Für Ministerpräsident Kretschmer ist das Ergebnis der Sachsenwahl mit einer Botschaft verbunden. «Das freundliche Sachsen hat gewonnen», sagte er am Sonntagabend in Dresden. «Das ist ein guter Tag für unser Land», fügte er hinzu. «Nun geht es darum, eine Regierung zu bilden, die gut für unser Land ist.»

Der AfD-Bundesvorsitzende Alexander Gauland zeigte sich mit den Wahlergebnissen in den beiden Ländern «sehr zufrieden». «Aber ja, wir sind nicht stärkste Kraft geworden. Dazu fehlt noch ein Stück, und insofern beginnt die Arbeit jetzt erst», sagte Gauland am Sonntagabend in der ARD weiter.

Die AfD sei «gekommen, um zu bleiben», sagte der brandenburgische AfD-Spitzenkandidat Andreas Kalbitz. Der sächsische Spitzenkandidat Jörg Urban sprach von einem «historischen Tag», seine Partei sei der «Wahlsieger des Abends».

Debakel für Merkel

Das Wahlergebnis bedeutet eine erneute Schlappe für die Regierungskoalition der deutschen Kanzlerin Angela Merkel. Sie regiert mit einem «schwarz-roten» Bündnis aus ihrer CDU, deren bayerischer Schwesterpartei CSU und der SPD.

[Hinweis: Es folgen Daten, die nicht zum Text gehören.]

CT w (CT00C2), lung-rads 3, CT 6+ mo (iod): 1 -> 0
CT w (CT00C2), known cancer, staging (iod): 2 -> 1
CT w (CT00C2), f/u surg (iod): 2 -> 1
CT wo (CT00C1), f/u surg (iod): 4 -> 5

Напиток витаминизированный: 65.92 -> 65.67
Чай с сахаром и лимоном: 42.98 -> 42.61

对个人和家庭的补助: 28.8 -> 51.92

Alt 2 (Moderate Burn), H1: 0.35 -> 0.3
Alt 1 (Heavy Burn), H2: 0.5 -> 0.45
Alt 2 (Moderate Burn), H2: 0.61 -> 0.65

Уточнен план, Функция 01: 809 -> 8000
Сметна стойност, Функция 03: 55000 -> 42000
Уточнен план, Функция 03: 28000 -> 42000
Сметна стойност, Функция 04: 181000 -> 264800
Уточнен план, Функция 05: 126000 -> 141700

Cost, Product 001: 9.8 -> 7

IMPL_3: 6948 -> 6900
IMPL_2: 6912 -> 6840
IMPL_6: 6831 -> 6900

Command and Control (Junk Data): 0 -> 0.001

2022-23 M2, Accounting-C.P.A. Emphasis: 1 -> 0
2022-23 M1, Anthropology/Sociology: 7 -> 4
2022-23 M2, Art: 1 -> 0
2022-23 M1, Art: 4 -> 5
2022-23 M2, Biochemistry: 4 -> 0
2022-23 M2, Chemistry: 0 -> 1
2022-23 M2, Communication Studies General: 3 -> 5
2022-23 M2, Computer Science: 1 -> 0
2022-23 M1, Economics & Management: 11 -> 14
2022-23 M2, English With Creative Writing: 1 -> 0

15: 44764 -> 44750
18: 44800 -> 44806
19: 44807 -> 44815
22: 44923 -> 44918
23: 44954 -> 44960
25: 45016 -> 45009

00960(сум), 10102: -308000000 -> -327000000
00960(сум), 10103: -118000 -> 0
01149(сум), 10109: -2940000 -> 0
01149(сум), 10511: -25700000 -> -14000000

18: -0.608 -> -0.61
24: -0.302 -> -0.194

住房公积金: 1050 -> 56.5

Nach der Wahl in Hessen Ende Oktober 2018 hatte Merkel bereits den CDU-Vorsitz niedergelegt, den sie mehr als 18 Jahre lang innegehabt hatte. Ihre Nachfolgerin wurde die frühere saarländische Ministerpräsidentin Annegret Kramp-Karrenbauer, die seit Kurzem auch deutsche Verteidigungsministerin ist.

Bei der SPD gibt es Widerstand gegen eine Fortsetzung der «GroKo» (Grossen Koalition) in Berlin. Bei einer Neuwahl würde Merkel nicht mehr als christdemokratische Spitzenkandidatin antreten. Regulär dauert die Legislaturperiode bis Herbst 2021.